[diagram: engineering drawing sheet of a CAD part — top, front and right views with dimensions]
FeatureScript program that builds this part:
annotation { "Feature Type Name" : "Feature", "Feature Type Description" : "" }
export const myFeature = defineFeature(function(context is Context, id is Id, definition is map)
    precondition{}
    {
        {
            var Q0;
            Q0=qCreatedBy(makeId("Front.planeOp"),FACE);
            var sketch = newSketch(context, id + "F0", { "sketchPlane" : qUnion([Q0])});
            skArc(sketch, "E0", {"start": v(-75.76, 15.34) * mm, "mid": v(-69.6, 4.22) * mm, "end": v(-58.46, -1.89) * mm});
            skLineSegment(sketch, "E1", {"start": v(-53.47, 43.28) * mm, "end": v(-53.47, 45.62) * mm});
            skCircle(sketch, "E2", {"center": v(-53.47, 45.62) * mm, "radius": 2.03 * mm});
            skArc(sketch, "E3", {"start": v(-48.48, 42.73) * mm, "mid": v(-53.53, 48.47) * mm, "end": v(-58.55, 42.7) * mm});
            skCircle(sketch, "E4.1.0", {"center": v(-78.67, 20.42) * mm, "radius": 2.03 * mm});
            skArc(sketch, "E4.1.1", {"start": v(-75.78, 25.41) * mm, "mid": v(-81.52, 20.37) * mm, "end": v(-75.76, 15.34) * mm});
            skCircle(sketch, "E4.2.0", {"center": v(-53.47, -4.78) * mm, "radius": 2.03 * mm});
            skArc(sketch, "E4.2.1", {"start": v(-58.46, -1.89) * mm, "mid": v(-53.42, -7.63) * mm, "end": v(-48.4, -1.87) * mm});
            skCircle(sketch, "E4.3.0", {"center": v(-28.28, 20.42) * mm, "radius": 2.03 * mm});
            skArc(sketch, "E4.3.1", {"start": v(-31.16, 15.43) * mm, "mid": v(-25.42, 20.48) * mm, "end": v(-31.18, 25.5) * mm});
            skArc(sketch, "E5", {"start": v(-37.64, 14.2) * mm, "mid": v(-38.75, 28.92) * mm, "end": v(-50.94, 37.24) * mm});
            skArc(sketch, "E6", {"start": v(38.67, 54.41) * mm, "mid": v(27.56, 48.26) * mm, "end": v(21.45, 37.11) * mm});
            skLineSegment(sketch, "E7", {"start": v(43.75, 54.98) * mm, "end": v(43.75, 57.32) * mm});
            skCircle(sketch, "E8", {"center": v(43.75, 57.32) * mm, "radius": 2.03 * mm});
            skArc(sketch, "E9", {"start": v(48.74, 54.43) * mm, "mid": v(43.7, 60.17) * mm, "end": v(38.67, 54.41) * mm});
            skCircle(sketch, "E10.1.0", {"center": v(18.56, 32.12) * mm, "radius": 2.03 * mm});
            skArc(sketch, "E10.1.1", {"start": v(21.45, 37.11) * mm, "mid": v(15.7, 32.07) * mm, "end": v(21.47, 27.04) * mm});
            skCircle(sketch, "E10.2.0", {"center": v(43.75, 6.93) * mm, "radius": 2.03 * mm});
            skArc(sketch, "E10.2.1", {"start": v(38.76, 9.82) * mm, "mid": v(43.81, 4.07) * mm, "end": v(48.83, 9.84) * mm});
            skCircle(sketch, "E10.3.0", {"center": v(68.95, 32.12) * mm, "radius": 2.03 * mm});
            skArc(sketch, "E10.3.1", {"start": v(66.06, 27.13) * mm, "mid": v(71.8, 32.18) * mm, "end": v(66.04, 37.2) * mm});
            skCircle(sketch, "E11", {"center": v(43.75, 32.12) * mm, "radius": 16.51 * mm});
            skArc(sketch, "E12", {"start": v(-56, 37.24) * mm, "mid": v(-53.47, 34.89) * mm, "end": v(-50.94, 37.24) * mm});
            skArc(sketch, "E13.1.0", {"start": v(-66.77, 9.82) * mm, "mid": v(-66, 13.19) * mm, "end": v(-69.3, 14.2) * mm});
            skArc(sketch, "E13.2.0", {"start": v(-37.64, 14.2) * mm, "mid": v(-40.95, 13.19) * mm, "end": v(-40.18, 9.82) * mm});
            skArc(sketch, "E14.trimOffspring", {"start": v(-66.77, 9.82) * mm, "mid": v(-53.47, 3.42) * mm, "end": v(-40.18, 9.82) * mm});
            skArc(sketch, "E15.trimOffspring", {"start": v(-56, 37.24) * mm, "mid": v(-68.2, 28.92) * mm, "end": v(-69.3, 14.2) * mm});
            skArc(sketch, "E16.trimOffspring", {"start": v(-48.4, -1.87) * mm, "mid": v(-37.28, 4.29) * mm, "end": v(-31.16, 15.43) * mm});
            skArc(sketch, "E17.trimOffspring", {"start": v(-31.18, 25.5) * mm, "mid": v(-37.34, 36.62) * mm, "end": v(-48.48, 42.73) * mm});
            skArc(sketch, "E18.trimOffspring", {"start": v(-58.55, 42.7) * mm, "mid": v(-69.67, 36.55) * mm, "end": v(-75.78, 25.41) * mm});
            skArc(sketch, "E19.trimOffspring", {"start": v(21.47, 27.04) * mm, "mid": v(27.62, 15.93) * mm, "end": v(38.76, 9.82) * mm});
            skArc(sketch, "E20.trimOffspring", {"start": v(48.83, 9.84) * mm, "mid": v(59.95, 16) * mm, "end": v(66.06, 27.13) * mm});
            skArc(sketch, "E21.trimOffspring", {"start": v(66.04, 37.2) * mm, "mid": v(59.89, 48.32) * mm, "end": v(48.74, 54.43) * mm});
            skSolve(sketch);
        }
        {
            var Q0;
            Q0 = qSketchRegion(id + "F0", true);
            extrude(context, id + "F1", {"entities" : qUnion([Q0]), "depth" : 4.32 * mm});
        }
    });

Prompt
Render the lines from the beginning of the entries through the line containing "export const myFeature", inclusive, as a JSON list of strings, one string per line, leaving out any blank lines.

Correct result
[
  "[diagram: engineering drawing sheet of a CAD part — top, front and right views with dimensions]",
  "FeatureScript program that builds this part:",
  "annotation { \"Feature Type Name\" : \"Feature\", \"Feature Type Description\" : \"\" }",
  "export const myFeature = defineFeature(function(context is Context, id is Id, definition is map)"
]